Greenbuilding em Parques

Semana passada participei da Conferência e Exposição de Greenbuilding em Toronto, patrocinada pelo U.S. Green Building Council. Mais de 20 mil pessoas do mundo inteiro presentes.   

Fiquei impressionado com a quantidade de novas tecnologias para energia solar, aproveitamento de água da chuva, tratamento individualizado de esgoto, pavimento, telhas, telhado verde,  tapetes e até móveis feitos com uma mistura de óleo de soja endurecido com restos de garrafa pet moída.

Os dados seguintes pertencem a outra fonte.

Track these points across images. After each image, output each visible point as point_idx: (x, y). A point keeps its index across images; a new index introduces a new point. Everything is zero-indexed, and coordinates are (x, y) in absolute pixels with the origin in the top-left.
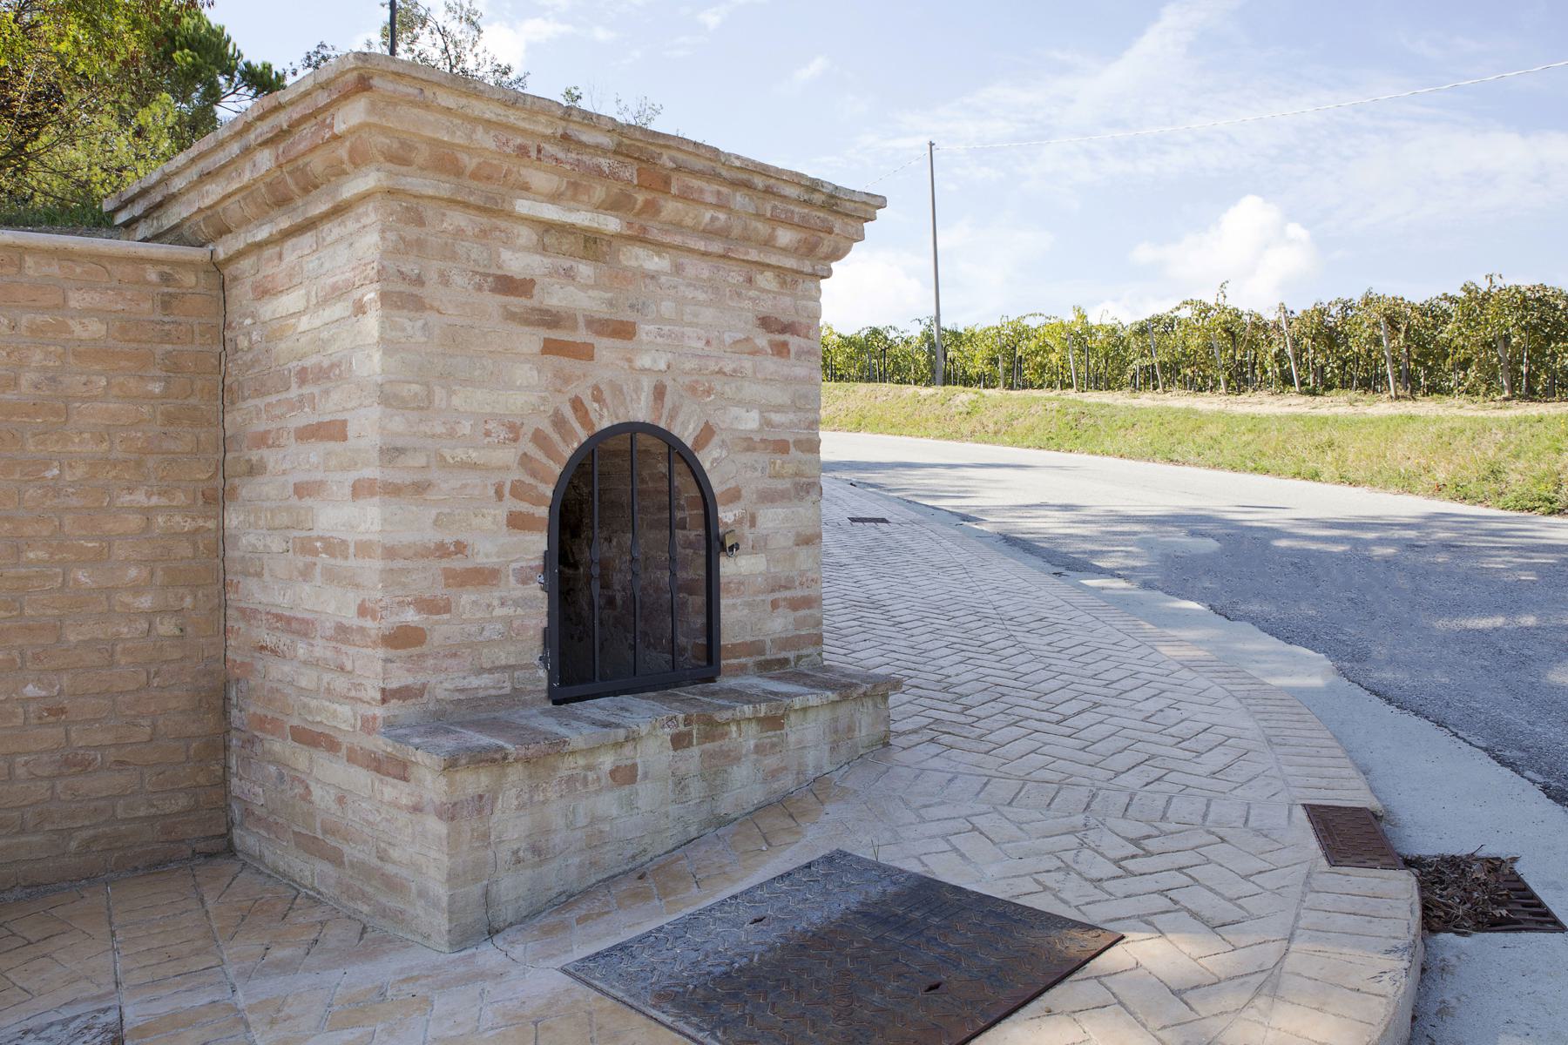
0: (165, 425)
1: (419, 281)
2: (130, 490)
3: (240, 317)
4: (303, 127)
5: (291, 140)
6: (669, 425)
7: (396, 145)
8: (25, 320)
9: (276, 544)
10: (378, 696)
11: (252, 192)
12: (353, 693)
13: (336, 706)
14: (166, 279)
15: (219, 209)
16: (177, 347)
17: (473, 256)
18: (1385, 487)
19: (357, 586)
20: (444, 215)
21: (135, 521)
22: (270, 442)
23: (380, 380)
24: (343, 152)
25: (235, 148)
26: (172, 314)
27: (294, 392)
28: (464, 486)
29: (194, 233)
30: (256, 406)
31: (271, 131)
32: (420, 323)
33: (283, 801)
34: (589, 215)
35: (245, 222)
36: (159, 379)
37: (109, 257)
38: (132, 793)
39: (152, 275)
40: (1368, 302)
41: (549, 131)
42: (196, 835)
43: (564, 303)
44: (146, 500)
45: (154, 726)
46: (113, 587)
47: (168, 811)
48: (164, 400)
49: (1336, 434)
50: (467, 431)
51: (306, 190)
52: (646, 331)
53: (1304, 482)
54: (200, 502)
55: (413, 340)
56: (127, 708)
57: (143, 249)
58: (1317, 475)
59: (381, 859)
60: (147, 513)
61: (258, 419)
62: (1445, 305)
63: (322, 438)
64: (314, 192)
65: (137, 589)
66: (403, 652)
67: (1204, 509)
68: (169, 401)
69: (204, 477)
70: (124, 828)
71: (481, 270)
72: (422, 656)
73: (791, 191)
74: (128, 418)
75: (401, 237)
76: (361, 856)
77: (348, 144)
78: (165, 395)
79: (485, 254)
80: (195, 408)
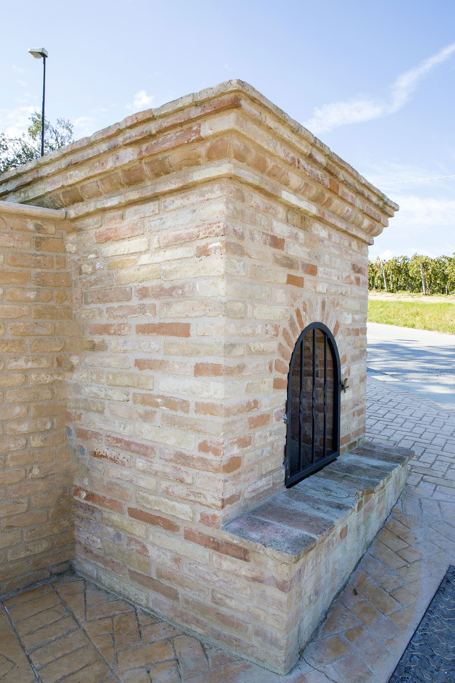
0: (36, 318)
1: (242, 237)
2: (16, 359)
3: (84, 253)
4: (168, 133)
5: (155, 141)
6: (326, 323)
7: (242, 148)
8: (326, 269)
9: (117, 395)
10: (219, 504)
11: (109, 176)
12: (192, 498)
13: (174, 503)
14: (38, 228)
15: (78, 187)
16: (44, 270)
17: (263, 223)
18: (444, 331)
19: (199, 431)
20: (252, 196)
21: (18, 378)
22: (112, 331)
23: (224, 300)
24: (202, 150)
25: (104, 147)
26: (41, 250)
27: (135, 302)
28: (258, 365)
29: (53, 202)
30: (99, 309)
31: (140, 135)
32: (242, 263)
33: (119, 550)
34: (306, 204)
35: (98, 194)
36: (34, 290)
37: (6, 213)
38: (16, 544)
39: (31, 226)
40: (415, 258)
41: (306, 151)
42: (53, 564)
43: (294, 254)
44: (25, 365)
45: (29, 502)
46: (5, 420)
47: (37, 552)
48: (36, 303)
49: (419, 310)
50: (260, 332)
51: (157, 175)
52: (320, 269)
53: (408, 328)
54: (55, 365)
55: (240, 274)
56: (14, 493)
57: (28, 209)
58: (414, 325)
59: (217, 603)
60: (25, 372)
61: (101, 317)
62: (443, 260)
63: (163, 333)
64: (164, 177)
65: (19, 420)
66: (231, 474)
67: (389, 341)
68: (38, 303)
69: (58, 349)
70: (11, 566)
71: (265, 232)
72: (239, 474)
73: (374, 199)
74: (15, 314)
75: (235, 208)
76: (196, 597)
77: (208, 144)
78: (36, 300)
79: (267, 222)
80: (54, 308)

E também tecnologias de prédios inteligentes. Em breve, uma casa poderá ficar independente das empresas de energia, água e esgoto. Para alguns casos isso já é possível.    

A melhor notícia que recebi foi que o Brasil esta avançando muito bem neste campo, dispondo de um Green Building Council Brasil

No Parque Estadual da Ilha Grande iniciamos a primeira experiência de utilizar o conceito de greenbuilding em infra-estrutura de Unidades de Conservação no Estado do Rio de Janeiro, com o objetivo de dar exemplo e reduzir os custos de manutenção. Compramos mesas de piquenique de madeira plástica.

Tentei ainda implantar banheiros secos, tecnologias desenvolvidas por uma ONG fluminense a partir do modelo nórdico, que infelizmente, não sei porque motivo, foi deixada de lado e jamais implantada. Embora vários parques do mundo estejam utilizando.

Dada a dificuldade de manutenção de edificações (centros de visitantes, sedes, banheiros e outros), a aplicação do conceito de greenbuilding deveria ser obrigatória.

Ano que vem haverá conferências em São Paulo (sempre eles) e em São Francisco (Califórnia). Vale a pena os órgãos de Unidades de Conservação mandarem seus arquitetos.   

O Brasil já tem as tecnologias. Basta querer.